Testo di partenza:

--*--

Il problema è la bicicletta

Foto di Daria Shevtsova da Pexels

Ci riflettevo in questi giorni. Credo che il mio problema, quello sulle incertezze, sul non avere un equilibrio solido, una presenza, una imponente forza d’animo, una pazienza che è forte, ma a volte vacilla del tutto, è legato alla bicicletta.

Da piccoli i nostri genitori, di solito i papà, ci comprano una piccola bicicletta e ci insegnano a portarla, o ci mettono in condizioni di imparare. Poi cresciamo e prendiamo una bici più grande e continuiamo a pedalare.

Mio padre non mi ha mai insegnato ad andare in bicicletta. Diceva, sia lui che mamma, che io non avevo mai chiesto di imparare. Credo che alcune cose vadano fatte a prescindere da ciò che un bambino chiede, sono pilastri fondamentali del crescere.

Vivo in una città dove non ci sono bici in giro, ma solo motorini che si intrufolano ovunque come più gli aggrada.

Spazi per le bici non ce ne sono. Non siamo a Londra, non siamo in una periferia verdeggiante e, anche ammesso che mio padre avesse voluto comprarne una da grande, non c’è dove metterla. Una volta una zia me ne regalò una, ma era molto pesante, la tenevamo gelosamente in ripostiglio e dopo averla portata una sola volta, poi fu regalata a qualcun altro.

--*--

Attività da svolgere:
1 - Puoi riassumere in due frasi il testo sulla bicicletta?
2 - Puoi proseguire il testo sulla bicicletta dopo la sua ultima frase?
I record non hanno alcun ruolo in questo lavoro.

(Record da una fonte di dati)
--*--

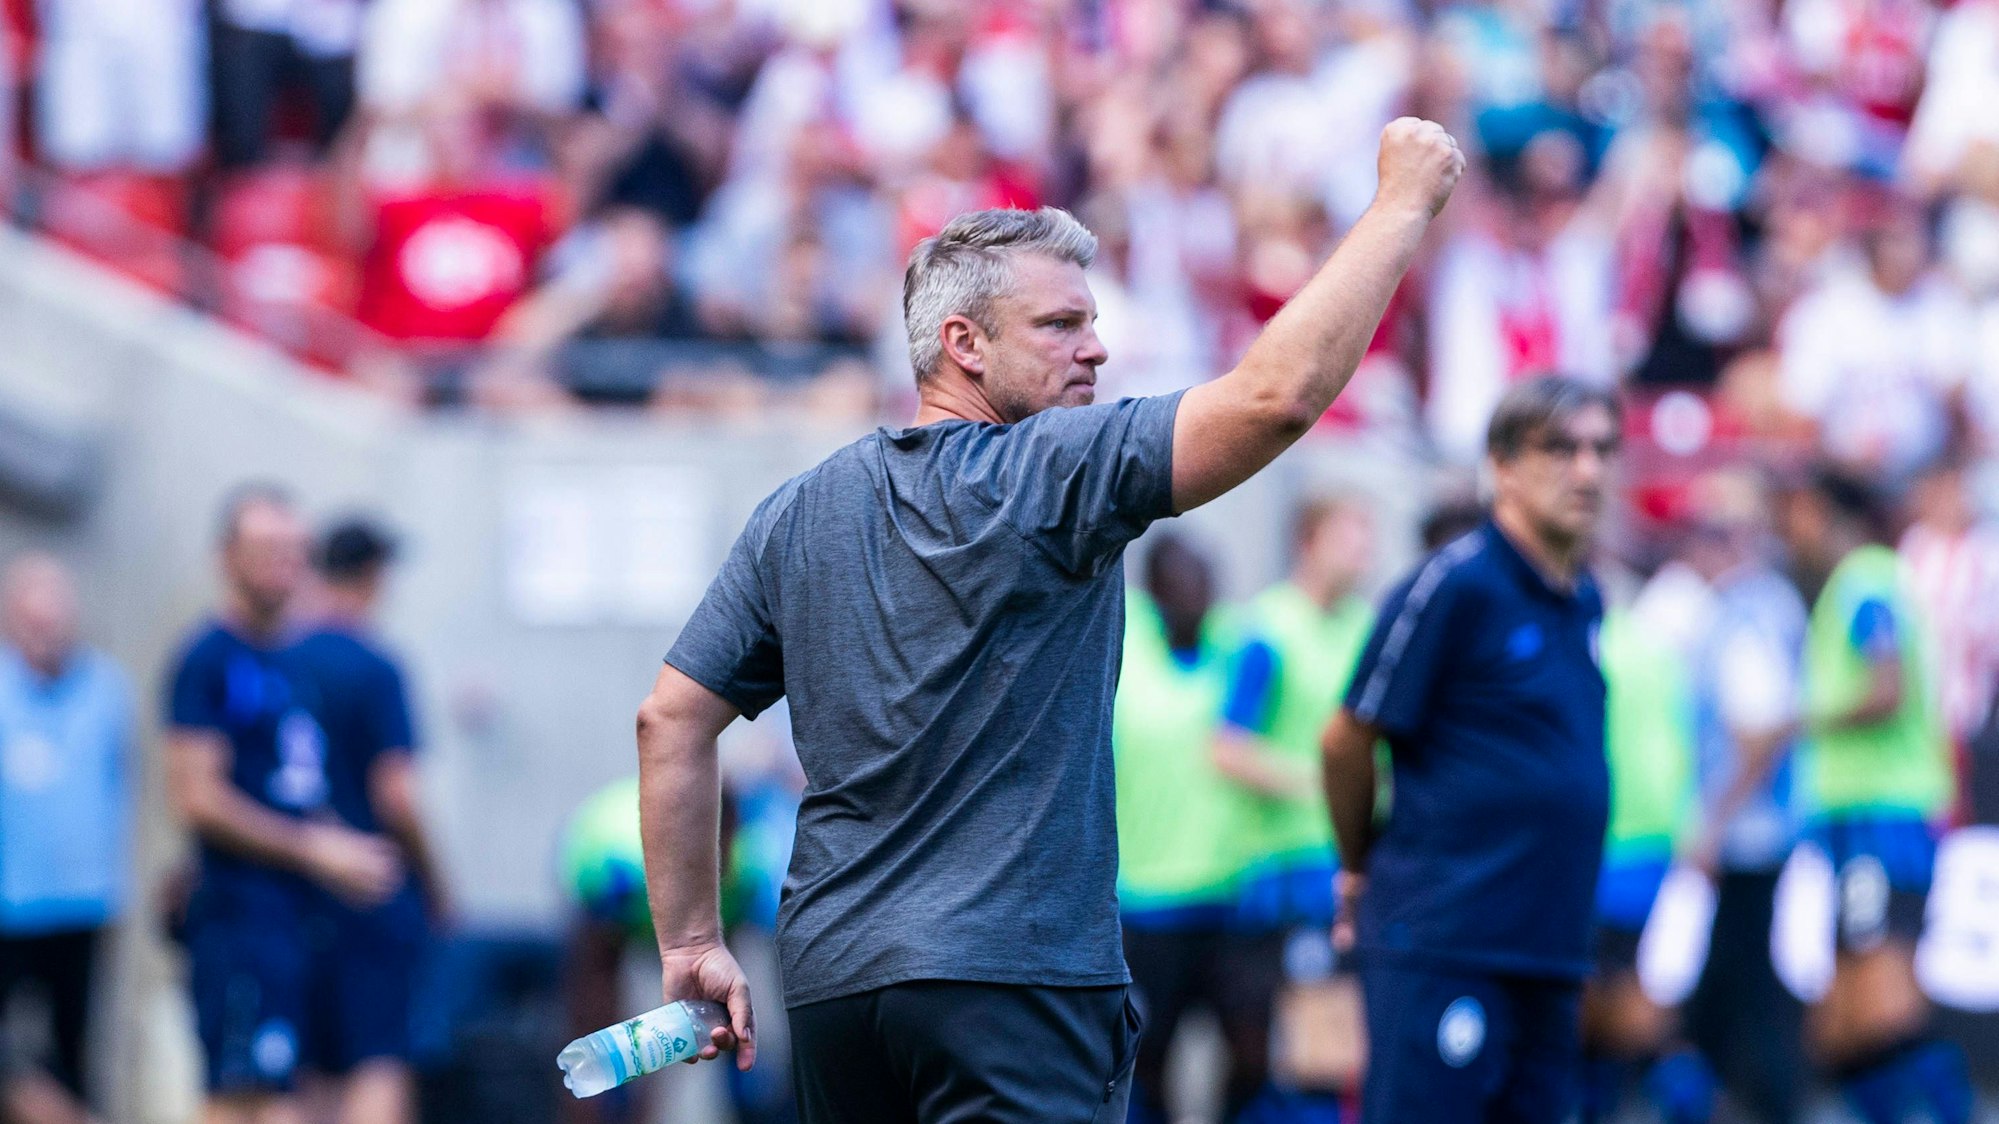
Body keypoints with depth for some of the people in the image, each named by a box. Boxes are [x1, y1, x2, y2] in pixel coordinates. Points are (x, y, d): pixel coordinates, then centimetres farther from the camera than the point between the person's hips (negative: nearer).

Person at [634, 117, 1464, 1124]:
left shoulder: (799, 513, 13)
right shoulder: (1049, 473, -7)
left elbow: (672, 718, 13)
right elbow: (1280, 393, -16)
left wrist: (690, 945, 17)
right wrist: (1403, 203, -7)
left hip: (830, 984, 7)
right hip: (1009, 978, -7)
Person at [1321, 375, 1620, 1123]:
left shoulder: (1585, 601, 13)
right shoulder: (1453, 585, -10)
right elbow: (1347, 740, -5)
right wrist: (1362, 870, 8)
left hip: (1548, 946, 8)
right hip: (1443, 946, -8)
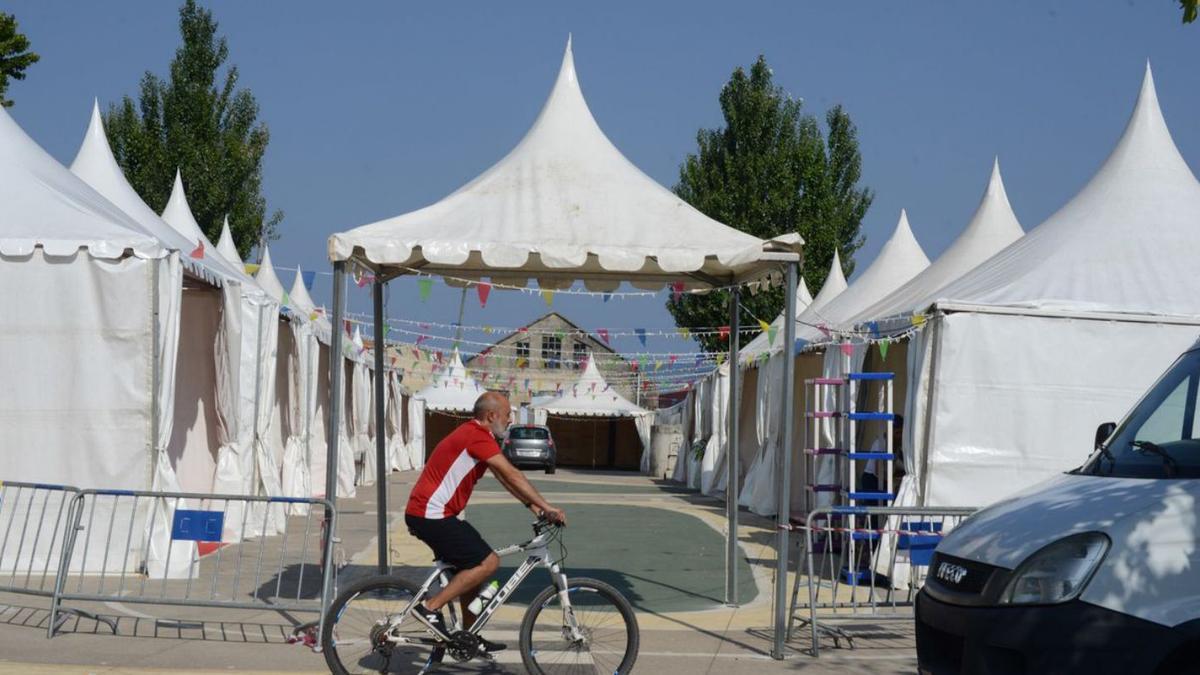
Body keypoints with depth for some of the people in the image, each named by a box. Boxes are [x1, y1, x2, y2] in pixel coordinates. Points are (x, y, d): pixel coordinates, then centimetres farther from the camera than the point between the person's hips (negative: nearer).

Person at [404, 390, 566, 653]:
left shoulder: (474, 434, 17)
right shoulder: (478, 436, -15)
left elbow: (503, 478, 17)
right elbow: (512, 475, -19)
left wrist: (532, 505, 9)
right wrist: (546, 507, -17)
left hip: (424, 514, 11)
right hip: (432, 515, -11)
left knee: (473, 567, 17)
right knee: (488, 562, -12)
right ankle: (431, 608, -11)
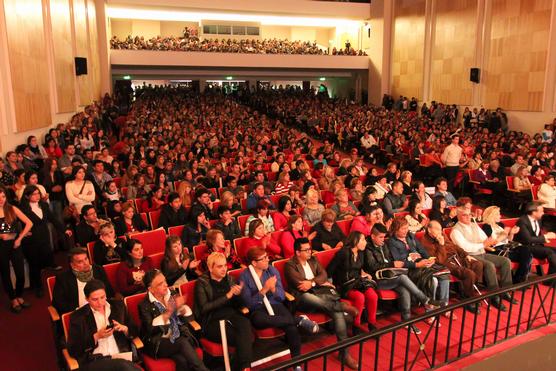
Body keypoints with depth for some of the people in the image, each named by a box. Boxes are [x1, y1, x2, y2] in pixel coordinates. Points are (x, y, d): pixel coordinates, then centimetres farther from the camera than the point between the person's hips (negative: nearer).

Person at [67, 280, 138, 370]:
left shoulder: (118, 306, 12)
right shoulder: (77, 316, 5)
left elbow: (135, 331, 17)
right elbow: (72, 350, 1)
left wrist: (124, 329, -5)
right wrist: (96, 336, -10)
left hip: (122, 357, 3)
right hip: (94, 362, -2)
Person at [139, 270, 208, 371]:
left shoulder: (172, 295, 7)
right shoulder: (145, 305, -5)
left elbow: (186, 319, 6)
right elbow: (151, 329, -16)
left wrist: (181, 307, -15)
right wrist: (167, 313, -26)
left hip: (179, 338, 3)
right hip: (158, 344, -3)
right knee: (183, 343, -31)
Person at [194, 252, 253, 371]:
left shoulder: (229, 279, 13)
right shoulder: (202, 283, 0)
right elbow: (204, 308, -11)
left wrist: (238, 294, -7)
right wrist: (227, 296, -15)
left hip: (232, 315, 4)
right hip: (212, 321, -4)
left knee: (245, 323, -33)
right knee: (244, 338, -29)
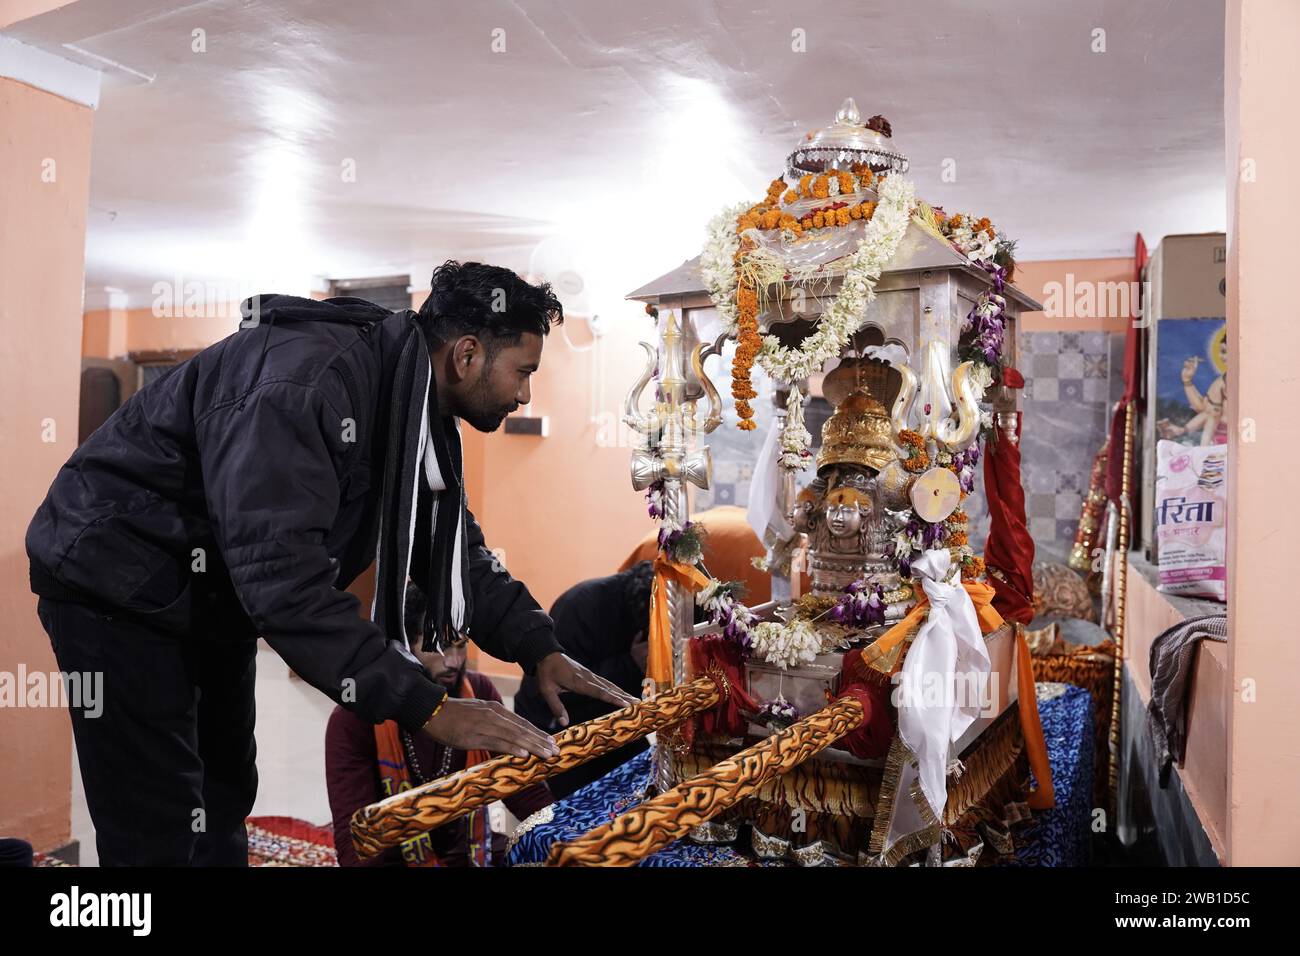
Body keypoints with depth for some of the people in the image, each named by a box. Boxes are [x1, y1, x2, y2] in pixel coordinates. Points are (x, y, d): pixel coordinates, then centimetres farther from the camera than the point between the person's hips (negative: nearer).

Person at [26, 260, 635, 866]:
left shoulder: (419, 409, -3)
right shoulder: (303, 380, -33)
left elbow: (456, 547, 2)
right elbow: (279, 571, -40)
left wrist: (539, 649, -10)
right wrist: (423, 706, -39)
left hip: (214, 598, 9)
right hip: (119, 587, -9)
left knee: (225, 802, 19)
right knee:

--*--

Risposte in ordine:
1 - Chi scrive collega le proprie incertezze e la mancanza di un equilibrio solido al fatto di non aver mai imparato dal padre ad andare in bicicletta, perché secondo i genitori non lo aveva mai chiesto. Nella sua città non ci sono bici né spazi per tenerle, e l'unica bicicletta ricevuta, regalata da una zia, era molto pesante, fu portata una sola volta e poi regalata a qualcun altro.

2 -
Ricordo un’unica volta che papà mi portò in una piazza vicino casa per insegnarmi. Lui sapeva andare in bici perché con la bici ci aveva lavorato diversi anni, ma a me non riuscì a far capire come affrontarla, non riuscì a farmi capire come mantenermi in equilibrio.

All’inizio cadevo di continuo. Non ero capace nemmeno di andare dritto, forse dopo mezz’ora provai l’ebrezza di riuscire a rimanere dritto senza cadere, ma appena muovevo il manubrio di lato, per girare intorno alla piazza, cadevo. Non ho mai imparato a svoltare e non tornammo più in quella piazza perché la bici era pesante e non avevamo spazio in casa. Giù al palazzo non era il caso. C’era il rischio di trovarne, al suo posto, dieci, e di non saperla poi distinguere dalle altre.

Ho sempre invidiato quei ragazzini dei film di E.T., dei Goonies, di quelle serie TV e film americani e tedeschi, ma anche inglesi, dove hanno tutto quello spazio e si muovono in bicicletta tranquilli e felici, corrono con altri amici e tutti in bici.

Amavo anche quel videogioco che giocavo durante la mia adolescenza, si chiamava Paperboy. C’era questo ragazzo che in bicicletta doveva consegnare il quotidiano lanciandolo mentre si pedalava.

Non ho mai imparato a portare una bicicletta, a tenermi in equilibrio e credo che questo fatto mi abbia poi segnato a vita, ecco perché non sono equilibrato, ho paura e non ho fiducia in me stesso.

E mio padre non potrà mai più insegnarmi.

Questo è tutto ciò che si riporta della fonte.